## Data supplied:
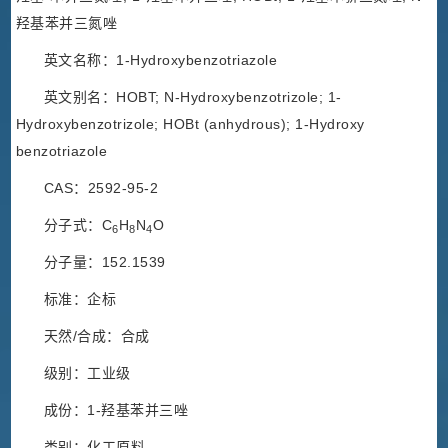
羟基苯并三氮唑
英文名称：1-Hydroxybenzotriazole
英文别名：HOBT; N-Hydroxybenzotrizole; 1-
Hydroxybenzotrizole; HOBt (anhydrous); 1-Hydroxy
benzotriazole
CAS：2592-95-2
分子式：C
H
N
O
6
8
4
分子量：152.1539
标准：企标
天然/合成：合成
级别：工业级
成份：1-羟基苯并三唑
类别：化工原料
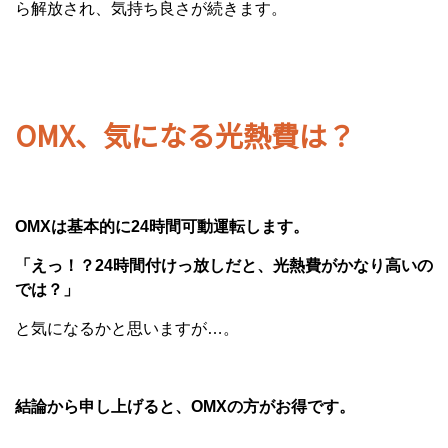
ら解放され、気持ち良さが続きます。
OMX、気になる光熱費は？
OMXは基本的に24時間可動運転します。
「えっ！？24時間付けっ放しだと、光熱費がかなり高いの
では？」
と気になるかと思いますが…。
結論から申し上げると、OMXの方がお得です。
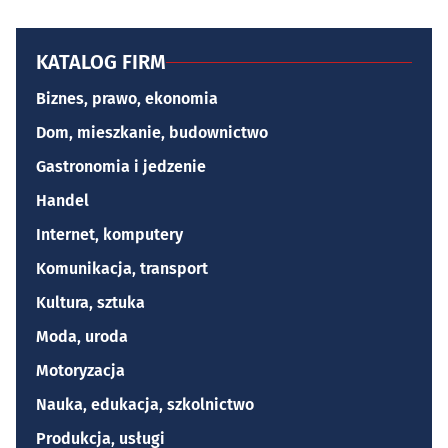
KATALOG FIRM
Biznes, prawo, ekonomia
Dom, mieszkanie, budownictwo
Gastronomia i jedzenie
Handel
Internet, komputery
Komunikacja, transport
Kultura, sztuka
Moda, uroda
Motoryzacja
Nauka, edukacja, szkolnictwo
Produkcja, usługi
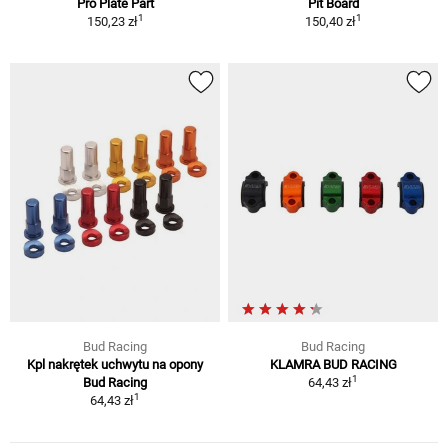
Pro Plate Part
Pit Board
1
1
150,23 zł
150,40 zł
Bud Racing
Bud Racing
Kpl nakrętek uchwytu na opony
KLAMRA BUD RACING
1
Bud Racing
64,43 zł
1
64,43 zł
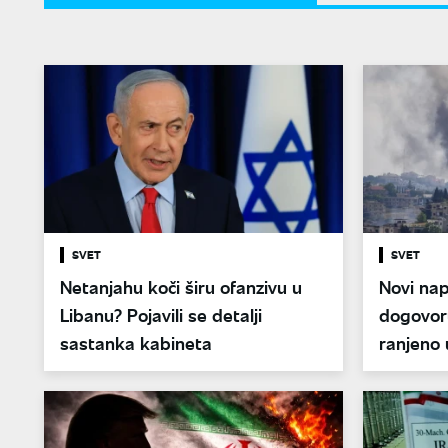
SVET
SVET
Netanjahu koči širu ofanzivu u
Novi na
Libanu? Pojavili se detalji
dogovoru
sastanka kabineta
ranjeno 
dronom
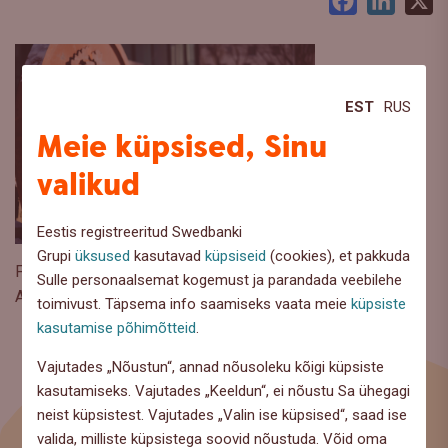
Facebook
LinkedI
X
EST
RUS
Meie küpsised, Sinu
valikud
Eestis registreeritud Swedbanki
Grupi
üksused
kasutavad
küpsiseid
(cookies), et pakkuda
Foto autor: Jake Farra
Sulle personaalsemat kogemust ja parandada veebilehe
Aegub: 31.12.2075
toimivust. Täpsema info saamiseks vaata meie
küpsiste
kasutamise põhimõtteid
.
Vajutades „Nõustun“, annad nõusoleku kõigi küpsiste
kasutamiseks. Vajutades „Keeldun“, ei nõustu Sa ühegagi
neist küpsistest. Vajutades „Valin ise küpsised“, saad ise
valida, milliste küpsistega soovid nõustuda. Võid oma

## What is required:
Update everything from the start of the records down to the line containing "結論から申し上げると、OMXの方がお得です。", replacing "工业级" with "试剂级" and leaving all else unchanged. Omit the pictures from your answer.

## Exercise answer:
羟基苯并三氮唑
英文名称：1-Hydroxybenzotriazole
英文别名：HOBT; N-Hydroxybenzotrizole; 1-
Hydroxybenzotrizole; HOBt (anhydrous); 1-Hydroxy
benzotriazole
CAS：2592-95-2
分子式：C
H
N
O
6
8
4
分子量：152.1539
标准：企标
天然/合成：合成
级别：试剂级
成份：1-羟基苯并三唑
类别：化工原料
ら解放され、気持ち良さが続きます。
OMX、気になる光熱費は？
OMXは基本的に24時間可動運転します。
「えっ！？24時間付けっ放しだと、光熱費がかなり高いの
では？」
と気になるかと思いますが…。
結論から申し上げると、OMXの方がお得です。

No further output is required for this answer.